» **Metin Alıntısı**
━━━━━━━━━━━━━━━━━━━━
İkna Odası

Ocak 2004A+A-

Edebi yapıtlar da konularını kuşkusuz insandan, insanın iç ve dış doğasından/dünyasından alır. İnsan teklerinin ve topluluklarının, yeryüzü serüvenindeki olay ve olgular, kırılma ve parçalanmalar, düşüş ve yükselişler sözün hünerli kutusundan geçerek hem yeryüzü tutanağında bir iz bırakır hem de insanlarda etkili karşılıklar üretirler. Kısaca "insanlık durumu" diye adlandırılabilecek bu yaşayış kesitlerinin anlatılmasında en elverişli, kapsamlı ve kalıcılık boyutu taşıyan edebi tür de herhalde romandır.
━━━━━━━━━━━━━━━━━━━━
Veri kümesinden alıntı
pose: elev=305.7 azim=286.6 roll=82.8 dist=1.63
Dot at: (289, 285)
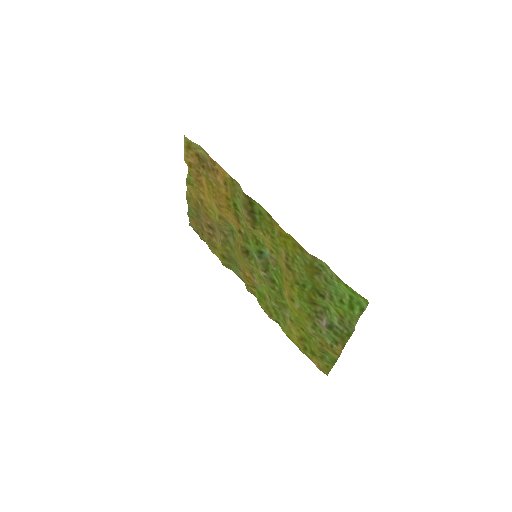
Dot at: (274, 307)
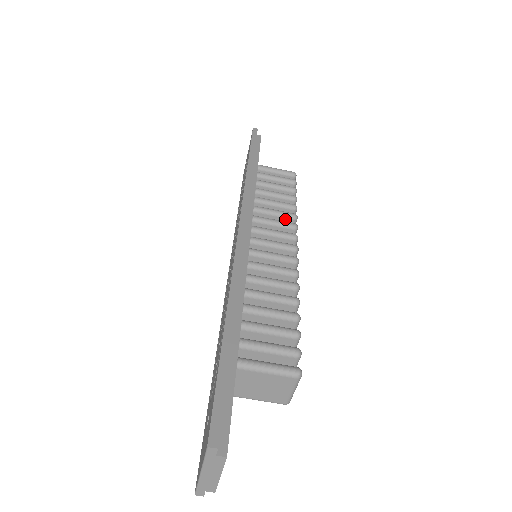
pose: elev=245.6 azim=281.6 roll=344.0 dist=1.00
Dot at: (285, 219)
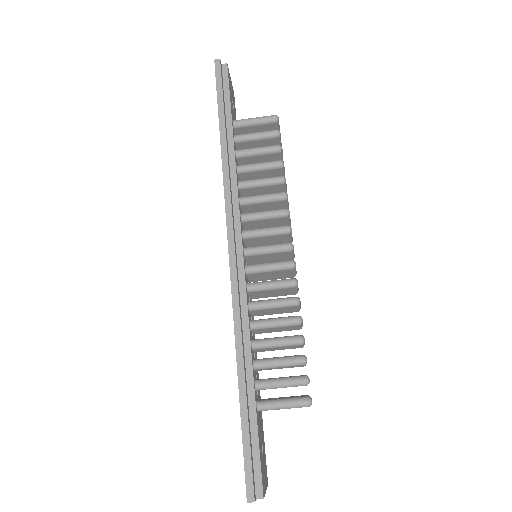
━━━━━━━━━━━━━━━━━━━━
» **Görev Tanımı**
Edebiyat üzerine metinden "Edebi yapıtlar da" ifadesiyle başlayıp "de herhalde romandır." ifadesine kadar uzanan bölümü, "edebi tür" yerine "anlatı türü" koyarak yeniden yazın.

» **Tam Yanıt**
Edebi yapıtlar da konularını kuşkusuz insandan, insanın iç ve dış doğasından/dünyasından alır. İnsan teklerinin ve topluluklarının, yeryüzü serüvenindeki olay ve olgular, kırılma ve parçalanmalar, düşüş ve yükselişler sözün hünerli kutusundan geçerek hem yeryüzü tutanağında bir iz bırakır hem de insanlarda etkili karşılıklar üretirler. Kısaca "insanlık durumu" diye adlandırılabilecek bu yaşayış kesitlerinin anlatılmasında en elverişli, kapsamlı ve kalıcılık boyutu taşıyan anlatı türü de herhalde romandır.